Danish furniture designer Grete Jalk dreamed of improving the designs of a country that already had the reputation of the best manufacturing process in the world. She focused on faster, simpler, and more economical production. As she experimented with new production methods and materials, she designed beautiful pieces that were easy to make. Jalk left her mark as an influential female designer, supporting and teaching countless other female designers along the way.
Design is Not Just a Man’s World
Born in Copenhagen in 1920, Grete Jalk chose to attend the Danish Design School at 20 years old. Passionate about design and wanting to encourage more female designers, she decided to become a professor. She taught design to female students at the Danish Design School from 1950 to 1960. During those years, she also enjoyed the school’s competitions. In 1954, Jalk opened her own studio where she began creating new designs for wallpapers and textiles. Some of Grete Jalk’s Danish furniture can still be purchased here!
Breakthrough Modernist Furniture Design
Jalk began making modern furniture in Scandinavian style. Her rounded and modern designs didn’t attract consumers early on. However, design enthusiasts, collectors, and exhibitions noticed her talent. Her Bow Chair won a British furniture competition in 1963. The Museum of Modern Art in New York bought the chair the same year and has displayed it ever since. Due to the complexity of the design, only 300 copies of the Bow Chair were made during her lifetime. Jalk’s original works slowly gained popularity, but she truly found fame when large US and Finnish companies began producing her designs.

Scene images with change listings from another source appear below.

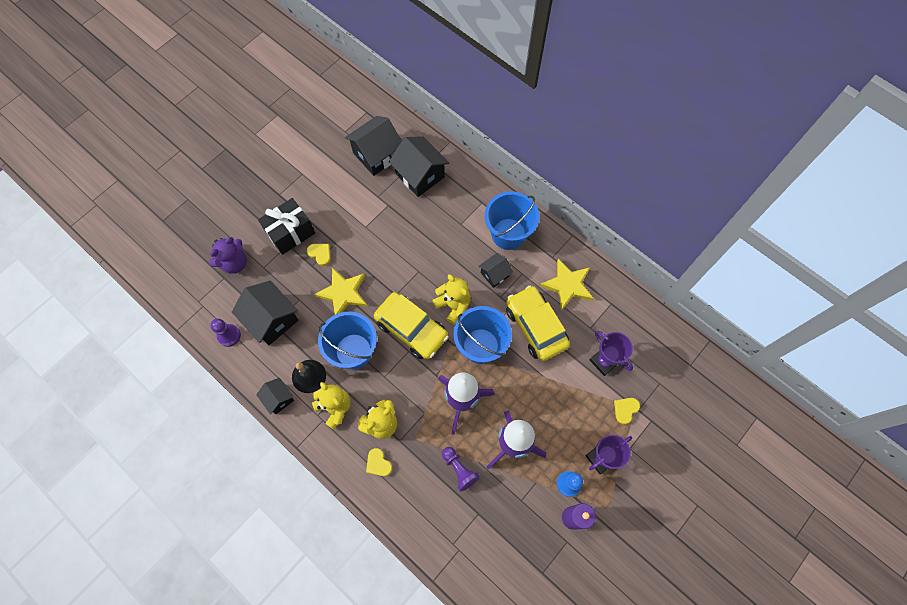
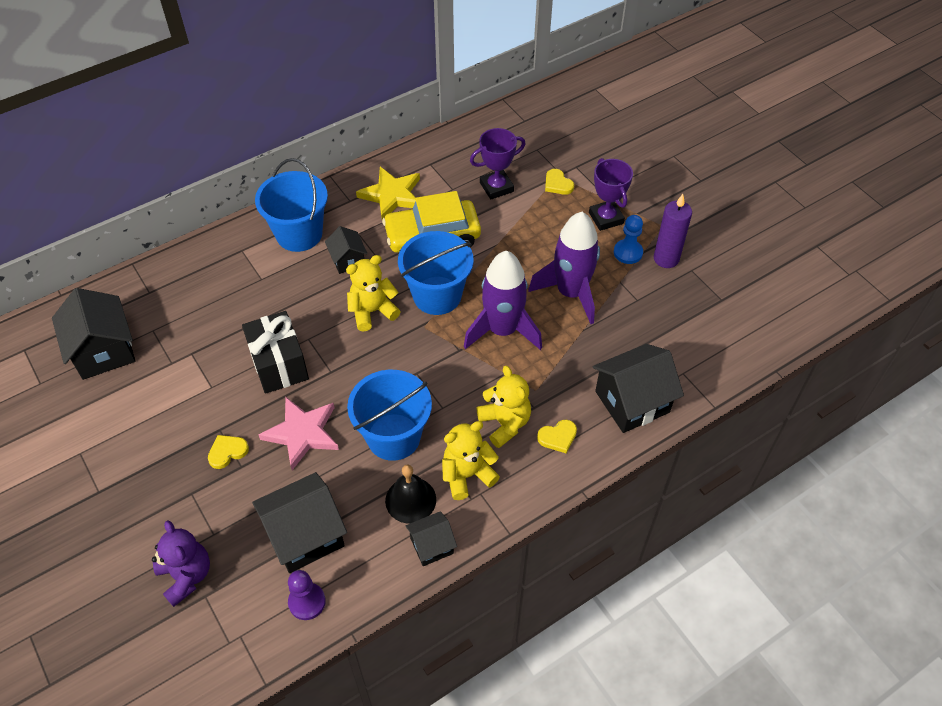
camera: 75 degrees left, 15 degrees down
black gift [258,198,315,255] -> black gift moved to [242,311,309,394]
yellow star [314,267,368,315] -> pink star [259,397,339,470]
yellow car [374,292,449,359] -> none
black house [389,136,449,197] -> black house moved to [593,344,684,433]
purple pawn [442,447,480,492] -> none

Experimentation with Seamless Transitions
In 1960, Jalk was described by a Danish critic as a fine example of “the strong weaker sex.” She hoped to revolutionize the design process and explored different materials and techniques. She designed beautiful nested tables and her famous Bow Chair out of bent plywood.
With this technique, she was able to create a chair or table using just one or two pieces of wood per design. Jalk’s bent plywood designs easily impressed design-trained eyes. However, the masses overlooked it as interest in plywood furniture was fading. Her Danish furniture, especially the Side Chair, is regarded as a rare, Mid Century Modern masterpiece.